Ayant ainsi, en trois semaines, accompli sa tâche en Bulgarie, Omer-Pacha s’en retourna en toute hâte, avec sa suite seulement, rejoindre son corps d’année à Iéni-Bazar. Là, il reçut de Serajevo et de la Craîne l’avis que les Bosniaques mahométans regardaient son hésitation à pénétrer dans l’intérieur de la Bosnie comme une preuve de faiblesse, et qu’ils prédisaient d’un ton railleur « qu’Omer-Pacha laisserait sa réputation en Bosnie, » ajoutant que, si leurs compatriotes les pachas et beys retenus dans le camp de Serajevo ne leur étaient pas rendus sous peu, ils iraient les délivrer. Ces menaces engagèrent Omer-Pacha à hâter sa marche sur Serajevo, et ce mouvement fut effectué malgré de graves difficultés de terrain. La Bosnie n’est qu’une grande forteresse défendue au sud et à l’ouest par d’énormes crêtes de rochers que traversent un petit nombre de défilés, tandis qu’à l’est se trouvent les montagnes qui s’étagent du nord-ouest au sud-est, de Vischegrad à Senitza, et le profond fossé de la Drina.
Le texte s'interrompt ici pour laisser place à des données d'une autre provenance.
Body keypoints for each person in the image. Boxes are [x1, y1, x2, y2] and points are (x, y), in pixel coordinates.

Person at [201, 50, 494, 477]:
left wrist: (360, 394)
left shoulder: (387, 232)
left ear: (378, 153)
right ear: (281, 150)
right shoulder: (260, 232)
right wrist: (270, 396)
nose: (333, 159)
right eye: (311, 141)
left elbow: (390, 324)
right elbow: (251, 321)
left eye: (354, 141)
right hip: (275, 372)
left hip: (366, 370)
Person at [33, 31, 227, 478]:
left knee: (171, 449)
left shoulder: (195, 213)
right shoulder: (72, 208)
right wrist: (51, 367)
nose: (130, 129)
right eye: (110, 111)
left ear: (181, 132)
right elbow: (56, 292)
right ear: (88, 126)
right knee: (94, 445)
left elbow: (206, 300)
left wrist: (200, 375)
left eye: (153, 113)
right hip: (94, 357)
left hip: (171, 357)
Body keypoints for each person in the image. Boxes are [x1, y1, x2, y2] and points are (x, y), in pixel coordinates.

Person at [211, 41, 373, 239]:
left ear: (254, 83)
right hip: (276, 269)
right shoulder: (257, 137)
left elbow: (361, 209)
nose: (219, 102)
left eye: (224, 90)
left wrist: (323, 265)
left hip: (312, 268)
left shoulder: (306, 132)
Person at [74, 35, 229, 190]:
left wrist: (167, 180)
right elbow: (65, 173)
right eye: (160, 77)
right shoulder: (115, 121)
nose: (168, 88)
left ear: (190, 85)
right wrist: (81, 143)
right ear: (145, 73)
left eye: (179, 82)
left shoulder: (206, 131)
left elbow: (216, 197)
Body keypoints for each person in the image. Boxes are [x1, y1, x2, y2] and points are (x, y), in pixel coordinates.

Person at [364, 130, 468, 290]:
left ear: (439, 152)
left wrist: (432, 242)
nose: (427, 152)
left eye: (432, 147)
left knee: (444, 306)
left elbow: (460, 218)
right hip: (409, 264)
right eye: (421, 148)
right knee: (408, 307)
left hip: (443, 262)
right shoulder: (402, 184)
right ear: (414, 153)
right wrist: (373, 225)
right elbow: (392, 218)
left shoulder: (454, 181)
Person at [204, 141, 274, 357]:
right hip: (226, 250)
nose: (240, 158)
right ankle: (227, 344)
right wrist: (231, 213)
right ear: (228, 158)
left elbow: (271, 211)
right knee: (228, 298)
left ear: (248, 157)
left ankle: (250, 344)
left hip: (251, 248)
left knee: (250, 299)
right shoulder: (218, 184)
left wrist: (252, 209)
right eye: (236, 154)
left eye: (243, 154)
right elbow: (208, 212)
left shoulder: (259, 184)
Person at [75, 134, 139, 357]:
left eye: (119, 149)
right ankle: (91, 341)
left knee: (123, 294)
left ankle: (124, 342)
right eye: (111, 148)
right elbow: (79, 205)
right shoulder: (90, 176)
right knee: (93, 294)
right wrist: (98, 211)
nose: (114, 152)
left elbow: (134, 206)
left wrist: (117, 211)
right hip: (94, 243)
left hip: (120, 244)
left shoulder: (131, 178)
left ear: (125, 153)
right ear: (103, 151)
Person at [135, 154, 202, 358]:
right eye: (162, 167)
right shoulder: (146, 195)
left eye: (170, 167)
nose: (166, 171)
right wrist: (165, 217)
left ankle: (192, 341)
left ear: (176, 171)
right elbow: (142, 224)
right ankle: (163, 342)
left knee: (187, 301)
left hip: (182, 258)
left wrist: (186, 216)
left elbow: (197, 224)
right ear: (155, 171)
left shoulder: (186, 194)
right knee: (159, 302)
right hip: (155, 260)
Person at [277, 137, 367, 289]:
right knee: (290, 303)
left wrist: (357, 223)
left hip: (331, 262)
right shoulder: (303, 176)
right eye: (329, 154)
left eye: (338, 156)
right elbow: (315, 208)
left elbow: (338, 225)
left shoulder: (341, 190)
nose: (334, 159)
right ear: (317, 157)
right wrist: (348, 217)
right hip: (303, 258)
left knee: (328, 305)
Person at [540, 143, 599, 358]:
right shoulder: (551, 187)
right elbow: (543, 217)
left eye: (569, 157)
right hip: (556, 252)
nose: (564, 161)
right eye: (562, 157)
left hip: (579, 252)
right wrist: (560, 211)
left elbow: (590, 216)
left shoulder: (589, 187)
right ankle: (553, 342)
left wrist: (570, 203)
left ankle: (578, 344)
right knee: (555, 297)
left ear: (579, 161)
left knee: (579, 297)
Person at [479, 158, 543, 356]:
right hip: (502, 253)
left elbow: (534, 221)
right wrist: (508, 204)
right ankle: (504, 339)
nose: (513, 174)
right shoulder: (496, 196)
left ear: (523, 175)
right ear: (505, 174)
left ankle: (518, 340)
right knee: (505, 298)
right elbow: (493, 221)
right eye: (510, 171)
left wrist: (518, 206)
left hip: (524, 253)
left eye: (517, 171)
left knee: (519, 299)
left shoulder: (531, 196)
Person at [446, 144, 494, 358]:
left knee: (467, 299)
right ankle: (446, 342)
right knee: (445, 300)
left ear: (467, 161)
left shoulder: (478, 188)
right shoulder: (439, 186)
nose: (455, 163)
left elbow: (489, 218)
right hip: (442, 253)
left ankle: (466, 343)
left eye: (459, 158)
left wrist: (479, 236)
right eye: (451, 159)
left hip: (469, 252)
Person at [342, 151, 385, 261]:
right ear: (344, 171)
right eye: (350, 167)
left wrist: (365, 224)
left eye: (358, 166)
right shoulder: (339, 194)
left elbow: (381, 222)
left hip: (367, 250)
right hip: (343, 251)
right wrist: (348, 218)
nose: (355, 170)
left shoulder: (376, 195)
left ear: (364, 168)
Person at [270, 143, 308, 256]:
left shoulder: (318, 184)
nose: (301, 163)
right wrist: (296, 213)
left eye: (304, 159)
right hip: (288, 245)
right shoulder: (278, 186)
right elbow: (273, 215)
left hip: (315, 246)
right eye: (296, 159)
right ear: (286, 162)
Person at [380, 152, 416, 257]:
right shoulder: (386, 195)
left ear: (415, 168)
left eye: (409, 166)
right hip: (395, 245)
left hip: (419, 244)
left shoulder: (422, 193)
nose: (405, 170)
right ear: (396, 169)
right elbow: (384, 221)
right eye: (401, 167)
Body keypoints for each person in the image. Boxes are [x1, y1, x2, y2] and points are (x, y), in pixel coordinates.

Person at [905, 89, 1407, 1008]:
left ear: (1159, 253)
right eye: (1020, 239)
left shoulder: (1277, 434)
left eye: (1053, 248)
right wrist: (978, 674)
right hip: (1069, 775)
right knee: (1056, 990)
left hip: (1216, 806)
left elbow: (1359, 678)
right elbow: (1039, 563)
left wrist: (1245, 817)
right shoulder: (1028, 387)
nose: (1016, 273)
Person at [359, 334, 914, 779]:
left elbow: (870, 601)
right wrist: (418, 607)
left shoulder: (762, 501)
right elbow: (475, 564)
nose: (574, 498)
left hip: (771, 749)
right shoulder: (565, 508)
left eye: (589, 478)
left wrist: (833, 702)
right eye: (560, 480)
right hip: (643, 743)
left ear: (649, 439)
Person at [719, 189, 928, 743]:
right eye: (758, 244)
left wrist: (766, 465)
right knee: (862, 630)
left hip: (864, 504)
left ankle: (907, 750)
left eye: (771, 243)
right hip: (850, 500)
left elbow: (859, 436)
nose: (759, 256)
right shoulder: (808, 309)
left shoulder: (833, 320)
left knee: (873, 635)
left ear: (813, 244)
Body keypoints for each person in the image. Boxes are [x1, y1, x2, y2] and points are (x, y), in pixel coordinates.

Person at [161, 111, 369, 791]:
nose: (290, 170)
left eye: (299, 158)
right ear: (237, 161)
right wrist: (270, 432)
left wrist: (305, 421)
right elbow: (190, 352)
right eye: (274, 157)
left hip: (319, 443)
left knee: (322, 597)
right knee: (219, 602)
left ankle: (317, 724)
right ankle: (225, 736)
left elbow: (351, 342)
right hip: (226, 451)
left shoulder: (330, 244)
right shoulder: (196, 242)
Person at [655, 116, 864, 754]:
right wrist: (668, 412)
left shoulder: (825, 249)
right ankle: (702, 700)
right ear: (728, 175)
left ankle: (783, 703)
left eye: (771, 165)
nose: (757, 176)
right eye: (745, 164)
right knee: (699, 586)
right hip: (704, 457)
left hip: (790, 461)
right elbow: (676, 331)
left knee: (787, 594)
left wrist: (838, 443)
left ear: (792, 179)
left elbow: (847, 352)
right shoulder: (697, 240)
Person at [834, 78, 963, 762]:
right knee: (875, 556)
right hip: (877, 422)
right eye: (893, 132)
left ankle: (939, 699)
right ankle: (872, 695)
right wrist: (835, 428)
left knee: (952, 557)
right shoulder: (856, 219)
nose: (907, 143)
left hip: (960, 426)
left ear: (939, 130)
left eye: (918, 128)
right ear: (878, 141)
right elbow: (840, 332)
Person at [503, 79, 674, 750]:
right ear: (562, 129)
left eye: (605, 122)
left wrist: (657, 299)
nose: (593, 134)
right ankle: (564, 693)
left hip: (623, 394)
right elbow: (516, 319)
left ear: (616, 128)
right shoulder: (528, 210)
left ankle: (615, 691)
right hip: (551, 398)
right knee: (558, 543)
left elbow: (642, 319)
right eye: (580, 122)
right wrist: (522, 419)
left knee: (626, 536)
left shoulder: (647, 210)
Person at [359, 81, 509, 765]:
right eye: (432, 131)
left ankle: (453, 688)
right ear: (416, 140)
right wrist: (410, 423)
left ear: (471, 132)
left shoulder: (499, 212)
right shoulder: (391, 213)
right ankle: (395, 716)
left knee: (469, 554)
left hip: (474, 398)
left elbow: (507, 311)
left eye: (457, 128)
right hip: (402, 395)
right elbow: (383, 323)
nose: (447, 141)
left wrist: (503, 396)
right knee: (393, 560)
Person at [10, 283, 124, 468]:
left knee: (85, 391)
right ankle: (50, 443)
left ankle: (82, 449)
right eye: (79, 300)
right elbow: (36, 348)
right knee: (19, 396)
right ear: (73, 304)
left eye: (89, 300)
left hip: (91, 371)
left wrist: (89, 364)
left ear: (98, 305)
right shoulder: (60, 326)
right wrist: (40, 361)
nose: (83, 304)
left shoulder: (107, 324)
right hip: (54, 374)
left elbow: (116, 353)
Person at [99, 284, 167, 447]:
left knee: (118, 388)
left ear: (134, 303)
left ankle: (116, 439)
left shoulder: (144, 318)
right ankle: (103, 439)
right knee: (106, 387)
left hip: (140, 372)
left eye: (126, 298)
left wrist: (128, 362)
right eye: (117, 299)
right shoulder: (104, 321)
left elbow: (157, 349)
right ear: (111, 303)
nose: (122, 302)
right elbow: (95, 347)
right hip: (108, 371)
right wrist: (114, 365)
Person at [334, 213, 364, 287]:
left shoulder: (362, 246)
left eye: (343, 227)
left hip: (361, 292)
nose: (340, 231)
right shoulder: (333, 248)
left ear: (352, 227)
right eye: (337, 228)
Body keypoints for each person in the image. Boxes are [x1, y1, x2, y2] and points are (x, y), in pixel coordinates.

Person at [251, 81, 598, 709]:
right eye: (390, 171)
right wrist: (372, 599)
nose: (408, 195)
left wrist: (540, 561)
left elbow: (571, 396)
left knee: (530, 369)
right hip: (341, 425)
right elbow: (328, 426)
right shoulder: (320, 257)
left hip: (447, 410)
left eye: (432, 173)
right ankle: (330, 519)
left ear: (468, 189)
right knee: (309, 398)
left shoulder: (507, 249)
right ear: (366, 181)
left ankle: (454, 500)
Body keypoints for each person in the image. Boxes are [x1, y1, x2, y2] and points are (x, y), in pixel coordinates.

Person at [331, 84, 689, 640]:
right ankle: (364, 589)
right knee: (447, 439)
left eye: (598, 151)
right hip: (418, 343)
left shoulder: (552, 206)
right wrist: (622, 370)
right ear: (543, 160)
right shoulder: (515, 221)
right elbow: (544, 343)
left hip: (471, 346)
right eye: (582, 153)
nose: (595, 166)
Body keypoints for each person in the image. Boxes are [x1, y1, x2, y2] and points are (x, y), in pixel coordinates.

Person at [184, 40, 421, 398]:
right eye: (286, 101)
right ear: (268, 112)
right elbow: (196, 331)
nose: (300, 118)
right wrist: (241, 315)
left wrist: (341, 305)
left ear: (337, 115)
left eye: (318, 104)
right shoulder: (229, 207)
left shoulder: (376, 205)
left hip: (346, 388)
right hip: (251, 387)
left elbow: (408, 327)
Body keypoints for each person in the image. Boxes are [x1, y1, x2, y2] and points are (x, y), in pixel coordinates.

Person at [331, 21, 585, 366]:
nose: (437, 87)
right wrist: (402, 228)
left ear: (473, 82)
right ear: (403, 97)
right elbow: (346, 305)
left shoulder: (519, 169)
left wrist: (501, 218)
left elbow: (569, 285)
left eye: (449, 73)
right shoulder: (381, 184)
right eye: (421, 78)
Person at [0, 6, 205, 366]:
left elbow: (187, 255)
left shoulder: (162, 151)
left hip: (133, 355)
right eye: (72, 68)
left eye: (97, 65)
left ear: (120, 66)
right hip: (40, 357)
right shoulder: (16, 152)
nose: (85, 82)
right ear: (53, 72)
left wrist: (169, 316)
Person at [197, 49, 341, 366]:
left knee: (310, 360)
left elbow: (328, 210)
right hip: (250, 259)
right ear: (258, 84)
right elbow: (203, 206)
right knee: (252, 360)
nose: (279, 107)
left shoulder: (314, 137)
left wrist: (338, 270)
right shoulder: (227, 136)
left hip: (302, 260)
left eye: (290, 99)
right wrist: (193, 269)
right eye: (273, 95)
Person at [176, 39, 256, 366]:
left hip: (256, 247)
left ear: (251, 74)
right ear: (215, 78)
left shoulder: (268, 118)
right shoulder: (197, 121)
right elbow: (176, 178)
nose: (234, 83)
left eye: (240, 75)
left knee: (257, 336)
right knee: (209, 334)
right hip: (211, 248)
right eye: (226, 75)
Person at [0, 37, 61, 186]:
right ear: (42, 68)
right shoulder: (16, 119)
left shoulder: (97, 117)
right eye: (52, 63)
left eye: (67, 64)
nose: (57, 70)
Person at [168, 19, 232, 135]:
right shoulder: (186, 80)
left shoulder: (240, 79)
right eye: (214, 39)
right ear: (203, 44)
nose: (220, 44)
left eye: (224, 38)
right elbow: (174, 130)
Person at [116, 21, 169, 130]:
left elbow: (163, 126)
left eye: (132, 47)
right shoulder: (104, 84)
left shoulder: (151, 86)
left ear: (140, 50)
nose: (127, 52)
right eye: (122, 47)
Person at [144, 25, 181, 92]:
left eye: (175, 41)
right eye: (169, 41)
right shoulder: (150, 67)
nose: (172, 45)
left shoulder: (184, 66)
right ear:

Pour être maître de la Bosnie, il faut pénétrer à Travnik et à Serajevo, c’est-à-dire dans la grande, concavité triangulaire qui occupe le centre de cette forteresse naturelle, et qui présente à son angle septentrional le château élevé de Vranduk, à son angle oriental Serajevo et son amphithéâtre de montagnes formidables, à son angle occidental le défilé de Travnik, et plus loin la forteresse de Jaïtza. Il suffit de jeter les yeux sur la carte de cette province pour reconnaître combien sont justes les expressions par lesquelles les Hongrois, pour excuser leur retraite de ce pays en 1464, caractérisaient la Bosnie : Arces jugis impositoe opere et naturâ munitoe, regio minantibus in coelum scopulis aspera !

  1. Il y a encore dans les districts du sud de la Serbie plus de huit mille musulmans qui sont obligés de suivre les lois établies dans cette principauté.